En
tant que Dieu
J'introduis
Furjeh, être qui ne sait pas exactement qui il est car n'a
aucun des cinq sens. A vrai dire il ne sait pas où il est,
s'il est je, si d'autres sont, s'il vit. Il pense, c'est tout. Sans je.
Autour
de lui, une végétation éblouissante.
Du vert sur terre à perte de vue. Des cascades d'un bleu
divin retombant dans un bruit de casseroles pour une fois bien
accordées.
Le
ciel est un puzzle, les nuages sont ses pièces qui tentent
toutes les combinaisons. Pour former quoi ? C'est justement la question.
On
croit sans chercher que les nuages sont là pour nous montrer
des choses bizarres mais familières quand on les regarde, ou
pour nous cacher le soleil, ou encore pour participer au cycle de
l'eau. Vrai de notre oeil, mais le nuage, lui, s'en tape la vapeur !

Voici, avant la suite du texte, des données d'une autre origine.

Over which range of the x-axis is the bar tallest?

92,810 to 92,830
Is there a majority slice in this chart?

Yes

Emprunt d'une idéologie aveugle, il veut savoir, il se
débat, il s'introduit, se retourne, file ;
jusqu'à présent sans succès. Le grand
TOUT, celui des légendes de son enfance, il veut le
connaître.
Le
nuage est plutôt du genre patient, conscient qu'il est
voué à l'échec. Parfois des groupes de
nuages s'excitent, en ont assez de se ramasser, et c'est l'orage : un
hurlement d'impuissance qui passe rarement inaperçu. Sauf
pour Furjeh. Lui s'en fiche.
Il
n'a pas une forme à proprement parler, il n'a pas de clan,
pas de but, il pense... des idées lui viennent à
l'esprit, des concepts abstraits très théoriques.

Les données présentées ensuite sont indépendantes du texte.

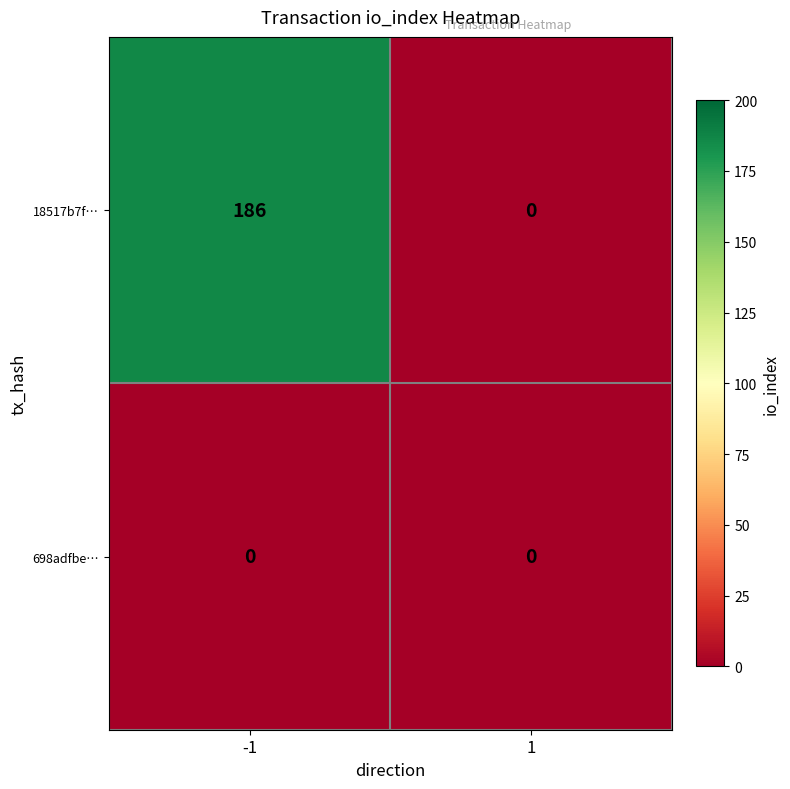

What is the difference between the maximum and minimum values in the 18517b7f… series?

186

De lui nous viennent les mathématiques. Allez savoir comment
un être humain parvint à saisir ses
pensées... le fait est là. Et il n'en tire aucun
intérêt, aucune curiosité, aucune
inquiètude.
Il
est plutôt courant qu'un renard se soulage sur lui sans un
égard pour cet urinoir improvisé. Le
dégradant sans je n'est rien.
Furjeh
capte toutes choses de cette planète. Il les comprend
différemment de chaque être affilié de
près ou de loin à ce havre de paix et de violence.
Nos
ancètres l'ont peut être foulé sur
plusieurs générations. Les nuages l'ont
survolé un nombre incalculable de fois, il a certainement
voyagé aux quatre coins au cours de son existence tant il
est petit et léger.
Si
je vous dis ça, c'est parce qu'à chercher le
grand, le grandiose, on en oublie l'insignifiant.
Et
si les nuages savaient ce qu'il est... ils s'arrêteraient
enfin.
Mais
je compte sur vous : c'est notre secret.